Wir befinden uns aktuell in einer aussergewöhnlichen Situation. Ist es optimal? Nein, natürlich nicht! Es ist kein Geheimnis, dass zum Beispiel Rafael Nadal auf Sand besser spielt, wenn er genügend Vorbereitungszeit hat. Aber die French Open sind ein Pfeiler des Tennissports, es muss allen daran gelegen sein, dass dieses Turnier stattfinden kann. Rein sportlich gesehen bin ich der Meinung, dass es zumutbar wäre. Zudem könnte man ja in der Woche vor Paris parallel zur Qualifikation noch Sandplatz-Turniere austragen. Bei einem anderen Thema müsste man aber bestimmt über die Bücher.
Was sprechen Sie an?
Das Ranking. Die Deadline für eine Grand-Slam-Teilnahme ist aktuell rund 6 Wochen vor Turnierbeginn. Sollten drei Majors so kurz nacheinander stattfinden, würde das natürlich keinen Sinn mehr machen. Hier müssten die Verantwortlichen flexibel sein, neue Deadlines definieren. Ganz konkret könnte das heissen: Mit einem guten Abschneiden in Wimbledon kann man sich für die US Open qualifizieren. Dasselbe würde dann natürlich auch für die French Open gelten. Man könnte sogar noch weitergehen. Weshalb führt man nicht eine Art «Super-Ranking» ein? Nach den drei Majors wird der respektive die Beste in diesem Zeitraum gekürt. Man sollte kreativ bleiben.
Es würde also nichts dagegensprechen, den Laver Cup auf Ende Saison zu verschieben.
Sie hätten genügend Ideen.
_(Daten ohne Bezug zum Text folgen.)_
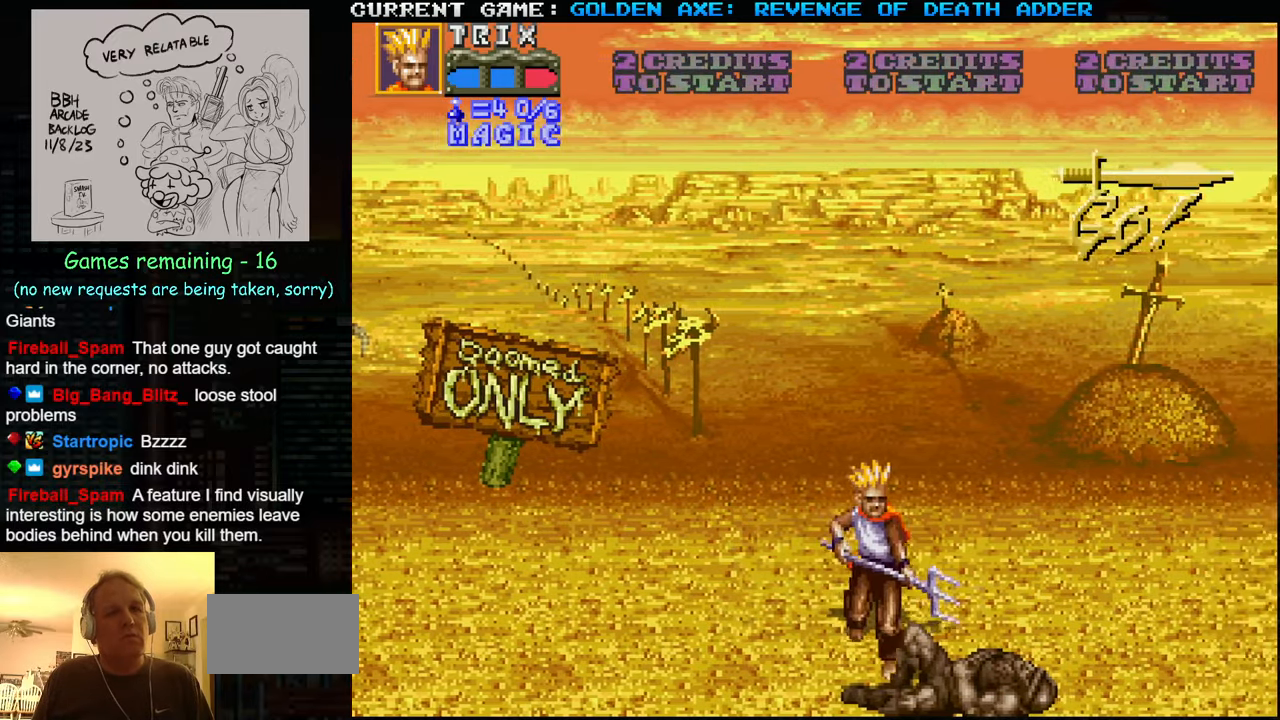
{"buttons": [], "left_stick": "center", "events": [[100, "left_stick", "down-right"], [233, "left_stick", "center"]]}
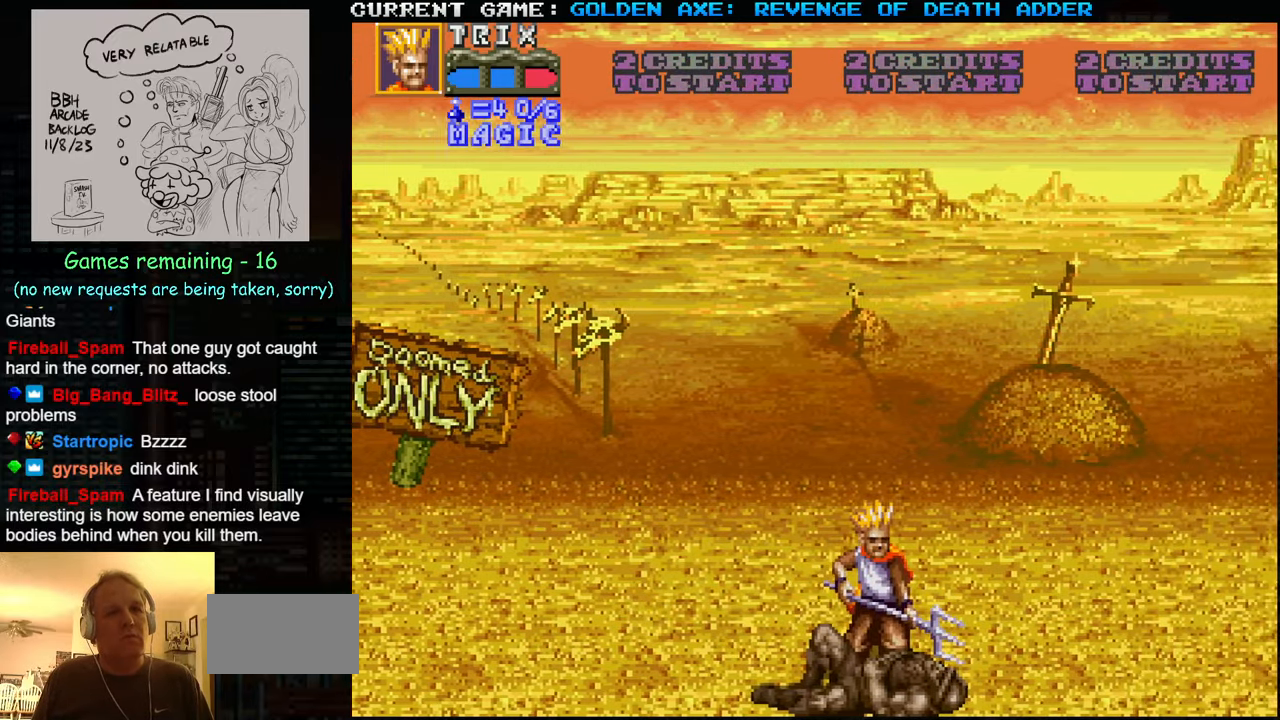
{"buttons": [], "left_stick": "right", "events": [[333, "left_stick", "right"]]}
Glauben Sie, die Verantwortlichen denken ebenfalls in diese Richtung?
Das weiss ich nicht. Aber es ist nun mal so: Diese aussergewöhnliche Situation erfordert aussergewöhnliche Massnahmen. Not macht bekanntlich erfinderisch. Weshalb nicht etwas ausprobieren? Wer weiss, vielleicht fragt man sich danach, weshalb man nicht schon früher darauf gekommen ist.
Die Verschiebungen tangieren auch den Laver Cup, der eigentlich vom 25. bis 27. September stattfinden sollte. Was passiert damit?
Erlauben Sie mir eine Gegenfrage: Was passiert mit der «Off Season» Ende Jahr? Diese braucht es in diesem Jahr in der aktuellen Form nicht. Wir befinden uns derzeit quasi in der Nebensaison, es wird ja nicht gespielt. Es würde also nichts dagegensprechen, den Laver Cup auf Ende Saison zu verschieben. Dasselbe gilt übrigens auch für andere Turniere im Herbst, die wir eingangs angesprochen haben. In der Halle ist es ja kein Problem, auch im Herbst oder Winter zu spielen.
Ich lerne meine Frau gerade sehr gut kennen, obwohl wir schon über 30 Jahre verheiratet sind.
Noch ein Wort zu Ihrer persönlichen Situation. Sie halten sich aktuell in Südfrankreich auf. Wie erleben Sie die derzeitige Lage?
Meine Frau und ich stehen seit einigen Tagen unter Hausarrest. Wir dürfen das Haus nur noch mit einem Formular verlassen, auf dem steht, zu welchem Zweck wir dies tun. Es ist schon eine spezielle Situation. Ich lerne meine Frau gerade sehr gut kennen, obwohl wir schon über 30 Jahre verheiratet sind (lacht).